Tondowsky

Alain (1969). French footwear designer. Polish by name and descent, he moved to Paris, where he attended the courses of the Studio Berµot. He has always taken inspiration for his creations from the actresses in Hitchcock films from the 1950s and the refined elegance of Romy Schneider in the 1970s. Even though he changed and modified each season his models and his details, the style of his creations reflected and remained bound up with the sort of ideal women, but at the same time with a mixture of opposites, the superabundance of the 1950s with Japanese minimalism. Beginning in 1989 he designed the Collection of Stéphane Kelian for a year and, in the years that followed until 1994, he worked with Gianfranco Ferré for Dior.
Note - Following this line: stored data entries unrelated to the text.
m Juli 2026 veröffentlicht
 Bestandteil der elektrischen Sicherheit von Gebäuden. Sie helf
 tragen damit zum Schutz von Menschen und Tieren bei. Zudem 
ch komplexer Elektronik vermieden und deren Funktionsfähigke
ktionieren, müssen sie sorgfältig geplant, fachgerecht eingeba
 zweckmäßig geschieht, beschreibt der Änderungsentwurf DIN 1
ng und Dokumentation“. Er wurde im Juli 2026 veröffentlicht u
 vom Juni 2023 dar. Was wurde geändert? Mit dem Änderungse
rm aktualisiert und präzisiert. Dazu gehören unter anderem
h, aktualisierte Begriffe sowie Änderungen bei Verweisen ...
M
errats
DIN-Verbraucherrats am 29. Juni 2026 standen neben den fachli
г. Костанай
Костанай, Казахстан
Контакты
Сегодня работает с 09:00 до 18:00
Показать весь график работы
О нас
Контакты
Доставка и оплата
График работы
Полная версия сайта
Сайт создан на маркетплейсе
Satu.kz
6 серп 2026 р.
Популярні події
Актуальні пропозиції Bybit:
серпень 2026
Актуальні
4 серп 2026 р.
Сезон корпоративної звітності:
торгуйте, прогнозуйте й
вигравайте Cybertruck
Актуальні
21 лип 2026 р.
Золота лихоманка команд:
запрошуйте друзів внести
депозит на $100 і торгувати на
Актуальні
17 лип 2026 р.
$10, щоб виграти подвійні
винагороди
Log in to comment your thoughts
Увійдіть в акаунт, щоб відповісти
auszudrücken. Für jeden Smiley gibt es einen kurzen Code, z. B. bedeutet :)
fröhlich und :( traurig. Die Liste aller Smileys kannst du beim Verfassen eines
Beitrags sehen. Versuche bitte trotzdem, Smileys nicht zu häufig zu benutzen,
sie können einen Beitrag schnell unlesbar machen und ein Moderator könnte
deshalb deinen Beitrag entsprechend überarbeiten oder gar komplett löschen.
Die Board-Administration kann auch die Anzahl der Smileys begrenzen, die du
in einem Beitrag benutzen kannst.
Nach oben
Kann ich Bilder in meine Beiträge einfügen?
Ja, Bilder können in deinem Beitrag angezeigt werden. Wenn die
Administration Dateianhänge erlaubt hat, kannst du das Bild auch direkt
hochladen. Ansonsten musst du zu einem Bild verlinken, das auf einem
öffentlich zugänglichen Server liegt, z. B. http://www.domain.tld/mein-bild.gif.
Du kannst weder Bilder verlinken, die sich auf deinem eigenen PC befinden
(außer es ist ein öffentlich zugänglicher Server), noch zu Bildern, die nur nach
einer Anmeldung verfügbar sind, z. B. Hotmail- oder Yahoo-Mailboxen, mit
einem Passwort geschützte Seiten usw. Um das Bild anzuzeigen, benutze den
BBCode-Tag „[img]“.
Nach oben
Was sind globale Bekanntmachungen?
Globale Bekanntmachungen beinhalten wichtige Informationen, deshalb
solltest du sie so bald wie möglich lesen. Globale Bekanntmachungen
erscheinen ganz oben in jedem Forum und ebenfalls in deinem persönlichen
He also worked for the theater. After working as a consultant for the purchase of accessories for the department stores of Printemps, in 1997 he set up in business on his own and put his own name on his womenswear line. Beginning in 2001, he added a menswear line, which was especially successful in the United States. The line featured broad, comfortable shoes with thick soles, reminiscent of traditional British men’s shoes. The new womenswear Collection was called Pure Instinct and was conceived for various types of women, which he called “les poseuses.” High, stiletto heels, pointed narrow toes, each shoe had an ideal model. It might be Bianca Jagger, Iman, or Gerry Hall. Each model bore the name of the woman for whom it had been designed. Tondowsky loves white shoes even in the winter and little straps that wind around the ankle many times, a jagged revealing edge and a high heel, stout equestrian boots. Aside from the single-label shops in Paris, he is distributed in 60 sales outlets around the world, including two in Milan, the Vetrina di Beryl and Viverre.